We have a lot on our plate
There would seem to have been a singular absence of inspiration in the framing of some of the regulations under the Motor Vehicles Act. The old method of identification of a vehicle is to be discarded. The number plates of motor cars are in future to bear without exception the letters "NZ" as an introduction to the numerals. It is to be presumed that these familiar letters are not intended to have a merely decorative value, but what useful purpose they are expected to serve has not yet been satisfactorily indicated. They will not assist identification; — in fact, placed in front of numerals to the number perhaps of five, they will only make identification the more difficult. Police officials are understood to prefer some mark indicative of the district in which the car is registered, and motorists apparently take the view that the most suitable plan would be to prefix to the registration number letters indicative of the police district in which the car is owned. In any case the letters "NZ" on the number plate are obviously superfluous.
— editorial
A pernicious practice
There are evidently some persons in Dunedin whose sense of humour, if so it may be called, is of a most perverted character.

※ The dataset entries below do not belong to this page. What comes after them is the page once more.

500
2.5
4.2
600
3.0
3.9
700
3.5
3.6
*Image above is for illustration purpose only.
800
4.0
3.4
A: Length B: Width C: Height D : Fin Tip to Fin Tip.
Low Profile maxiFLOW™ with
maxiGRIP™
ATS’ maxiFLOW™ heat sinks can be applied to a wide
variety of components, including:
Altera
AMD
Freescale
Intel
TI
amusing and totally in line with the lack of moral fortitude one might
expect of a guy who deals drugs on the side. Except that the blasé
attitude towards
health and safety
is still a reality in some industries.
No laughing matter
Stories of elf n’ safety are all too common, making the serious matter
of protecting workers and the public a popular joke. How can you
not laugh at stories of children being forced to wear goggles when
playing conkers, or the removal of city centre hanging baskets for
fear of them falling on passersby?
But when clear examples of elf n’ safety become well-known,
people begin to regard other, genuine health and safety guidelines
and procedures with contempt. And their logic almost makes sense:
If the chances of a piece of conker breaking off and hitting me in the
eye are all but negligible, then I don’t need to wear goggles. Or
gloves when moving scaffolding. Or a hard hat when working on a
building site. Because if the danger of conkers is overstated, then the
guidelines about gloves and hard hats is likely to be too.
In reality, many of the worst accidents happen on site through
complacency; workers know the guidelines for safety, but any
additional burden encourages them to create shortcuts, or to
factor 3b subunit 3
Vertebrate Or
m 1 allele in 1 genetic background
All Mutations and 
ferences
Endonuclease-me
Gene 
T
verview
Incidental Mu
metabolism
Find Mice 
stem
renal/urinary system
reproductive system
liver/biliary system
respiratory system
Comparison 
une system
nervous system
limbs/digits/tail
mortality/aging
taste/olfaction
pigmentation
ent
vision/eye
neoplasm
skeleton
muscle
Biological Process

The City Fire Brigade received a call to Fingall street, South Dunedin, last night, shortly after 10 o’clock, but on arrival at the locality it was found that the alarm box had been maliciously interfered with. The fatal accident which occurred some years ago, when Fireman Baxter was killed when the brigade was proceeding to what turned out to be a malicious false alarm, would, one would think, prevent any person from again indulging in such a pernicious practice.
Freight wagons derail
A number of trucks, loaded with sulphur for Messrs Kempthorne, Prosser’s works, broke away on the private siding at Burnside on Saturday morning about 7 o’clock and crashed into the dead end. Four of the trucks were derailed and considerably knocked about. The cause of the breakaway is not known.
Keep it rolling
It eases the steering process, when worming in and out of a parking space, to keep the car moving, if only creeping, when tugging at the wheel.